*Required work*:
Rewrite everything from the start of the material down to the line containing "28: (82, 28)" as a Markdown table with the columns "Row" and "Line", skipping blank lines and leaving out the picture lines.
━━━ Task material
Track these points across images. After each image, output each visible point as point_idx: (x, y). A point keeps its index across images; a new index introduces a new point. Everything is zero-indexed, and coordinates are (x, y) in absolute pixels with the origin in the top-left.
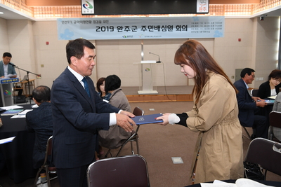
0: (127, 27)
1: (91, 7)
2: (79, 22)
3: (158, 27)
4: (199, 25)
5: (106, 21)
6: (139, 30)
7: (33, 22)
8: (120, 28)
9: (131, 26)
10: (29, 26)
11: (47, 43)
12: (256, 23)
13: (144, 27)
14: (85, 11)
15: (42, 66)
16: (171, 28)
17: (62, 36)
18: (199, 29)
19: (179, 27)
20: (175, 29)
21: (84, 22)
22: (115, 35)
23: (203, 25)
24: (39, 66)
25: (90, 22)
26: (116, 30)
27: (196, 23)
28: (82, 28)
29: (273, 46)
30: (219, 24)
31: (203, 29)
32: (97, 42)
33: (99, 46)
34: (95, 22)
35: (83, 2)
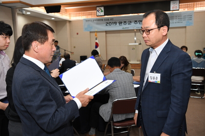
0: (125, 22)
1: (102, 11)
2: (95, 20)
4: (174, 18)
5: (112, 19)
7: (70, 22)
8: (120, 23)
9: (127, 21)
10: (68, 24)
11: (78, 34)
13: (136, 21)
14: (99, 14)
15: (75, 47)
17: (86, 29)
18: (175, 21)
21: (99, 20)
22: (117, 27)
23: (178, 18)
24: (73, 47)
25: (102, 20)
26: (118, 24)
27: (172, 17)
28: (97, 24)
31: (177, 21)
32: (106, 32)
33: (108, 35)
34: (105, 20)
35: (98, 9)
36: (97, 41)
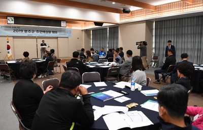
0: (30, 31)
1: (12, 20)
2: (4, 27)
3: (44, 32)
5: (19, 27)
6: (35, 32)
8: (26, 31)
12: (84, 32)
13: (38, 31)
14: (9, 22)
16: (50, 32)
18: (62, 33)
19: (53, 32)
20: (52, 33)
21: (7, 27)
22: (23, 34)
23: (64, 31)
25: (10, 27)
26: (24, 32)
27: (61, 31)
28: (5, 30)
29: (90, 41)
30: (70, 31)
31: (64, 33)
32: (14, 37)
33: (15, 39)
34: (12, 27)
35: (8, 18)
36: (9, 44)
━━━━━━
*Output for this task*:
| Row | Line |
|---|---|
| 1 | Track these points across images. After each image, output each visible point as point_idx: (x, y). A point keeps its index across images; a new index introduces a new point. Everything is zero-indexed, and coordinates are (x, y) in absolute pixels with the origin in the top-left. |
| 2 | 0: (127, 27) |
| 3 | 1: (91, 7) |
| 4 | 2: (79, 22) |
| 5 | 3: (158, 27) |
| 6 | 4: (199, 25) |
| 7 | 5: (106, 21) |
| 8 | 6: (139, 30) |
| 9 | 7: (33, 22) |
| 10 | 8: (120, 28) |
| 11 | 9: (131, 26) |
| 12 | 10: (29, 26) |
| 13 | 11: (47, 43) |
| 14 | 12: (256, 23) |
| 15 | 13: (144, 27) |
| 16 | 14: (85, 11) |
| 17 | 15: (42, 66) |
| 18 | 16: (171, 28) |
| 19 | 17: (62, 36) |
| 20 | 18: (199, 29) |
| 21 | 19: (179, 27) |
| 22 | 20: (175, 29) |
| 23 | 21: (84, 22) |
| 24 | 22: (115, 35) |
| 25 | 23: (203, 25) |
| 26 | 24: (39, 66) |
| 27 | 25: (90, 22) |
| 28 | 26: (116, 30) |
| 29 | 27: (196, 23) |
| 30 | 28: (82, 28) |